Sydney, Australia: The pandemic has had a significant effect on the lives of many. Everyone faced challenges that led to stressful and overwhelming conditions. Public health actions, such as social distancing, are necessary to reduce the spread of COVID-19, but that can make anyone feel isolated and lonely, increasing stress and anxiety. Still, it has also shown that digital technology can be a legitimate tool to fix the system, allowing more people to access treatment online, over the phone, and on video.

If harnessed in the right way, experts believe digital services can transform mental health treatment by giving people access to personalised, appropriate care, ensuring expert clinicians see the right patients, and allowing both to track people’s progress.

The digital services that are now widely available are just the tip of the iceberg, according to a psychiatrist and co-director of Sydney University’s Brain and Mind Centre, Professor Ian Hickie. 

Numerous reports, including the Productivity Commission’s report on mental health and the final report from the parliamentary mental health and suicide committee, have highlighted that well-designed digital systems can help change the country’s mental health services for the better.

Melissa Black, clinical research lead and psychologist with the Black Dog Institute, said a clear benefit of online mental health services is they take pressure off the country’s in-person systems which are struggling with long waiting lists and limited access to specialised care. Dr Black said combining online and offline methods mean in-person treatment can focus on more complex issues, and the patient can use great online tools to help with things like anxiety.

Digital mental health services are already shifting the way they operate. ReachOut, Lifeline, and Beyond Blue are running a pilot program that seamlessly connects the organisations. It means a teen on the ReachOut website can talk to crisis support staff at Lifeline if they’re in severe distress without having to switch sites.
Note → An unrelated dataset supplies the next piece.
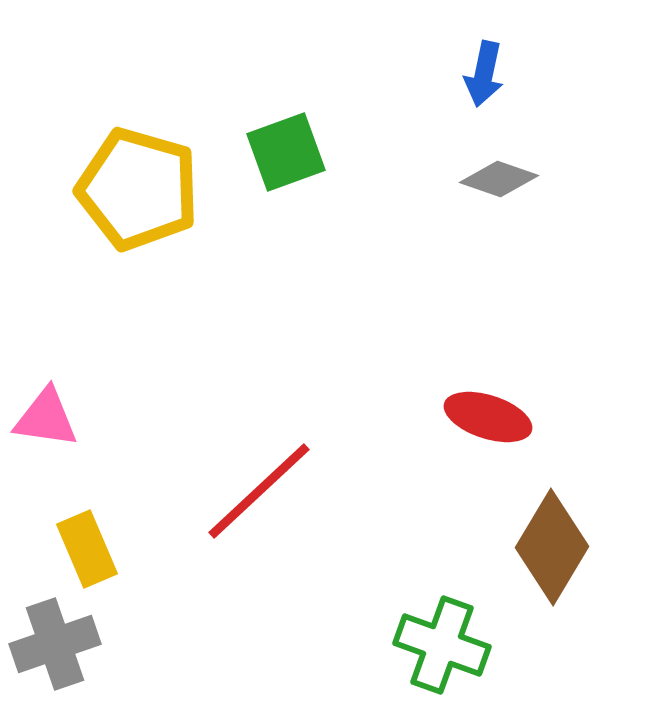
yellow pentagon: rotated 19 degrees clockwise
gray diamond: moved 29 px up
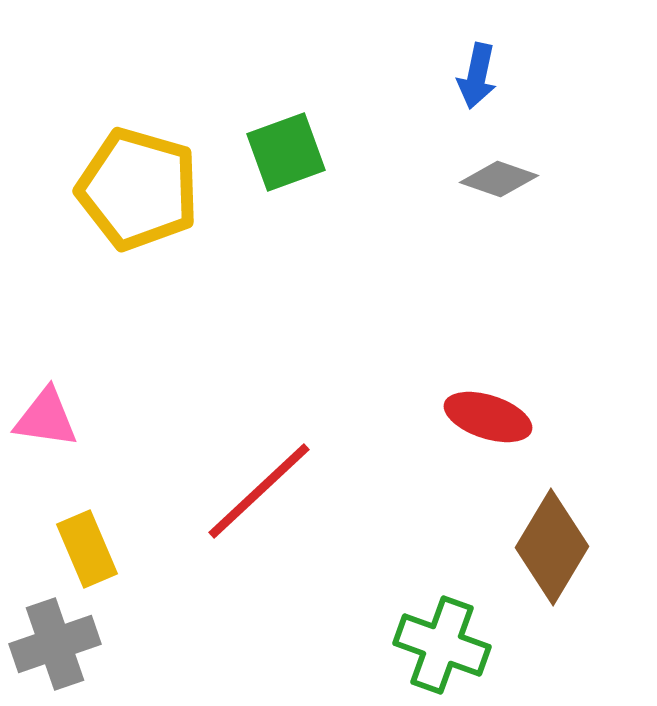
blue arrow: moved 7 px left, 2 px down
The Commonwealth is working on a similar linked service. A large part of the $111 million committed to digital mental health services in the budget will go towards a Head to Health digital platform that is set to launch in the first half of 2022.
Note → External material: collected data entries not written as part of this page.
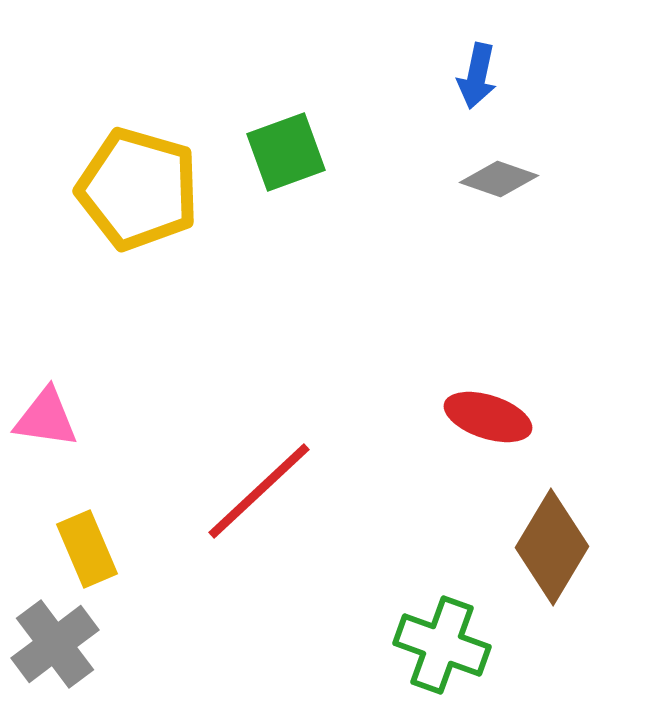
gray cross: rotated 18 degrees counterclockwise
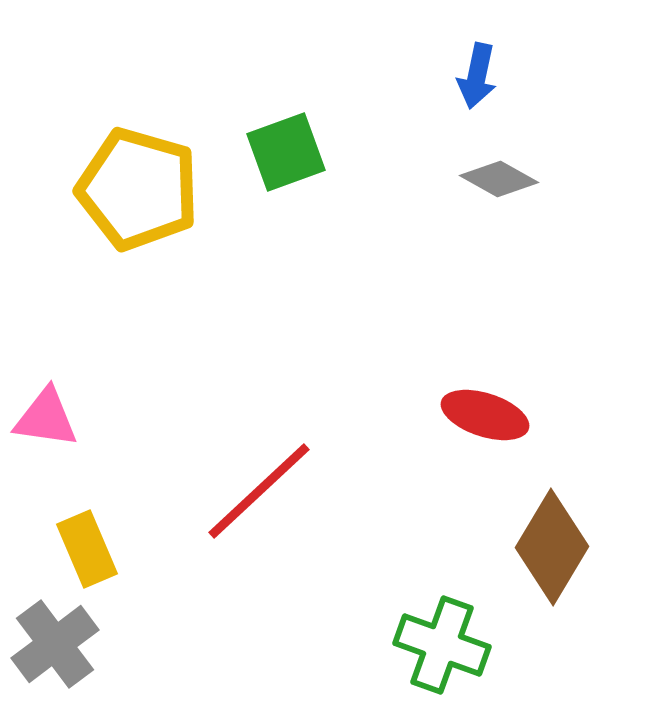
gray diamond: rotated 10 degrees clockwise
red ellipse: moved 3 px left, 2 px up
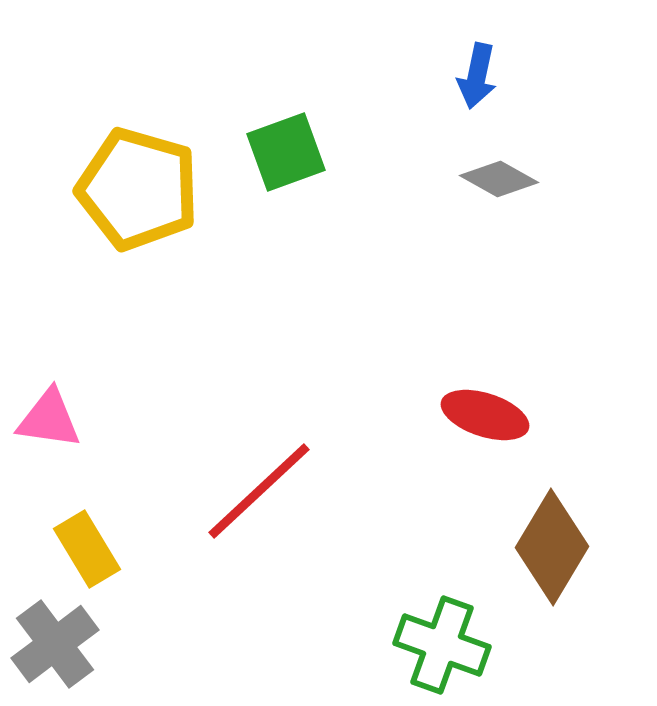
pink triangle: moved 3 px right, 1 px down
yellow rectangle: rotated 8 degrees counterclockwise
The platform aims to be a “one-stop-shop” for mental health services in the country. In the early stages, it will provide personalised advice and information relevant to people’s concerns and help people find local face-to-face services. It will also offer digital clinical care, as well as peer support or other self-driven support.

In the long run, Mr Coleman said the plan is to integrate the online and offline offerings so people have ongoing support whether they’re receiving in-person treatment or using the online tools.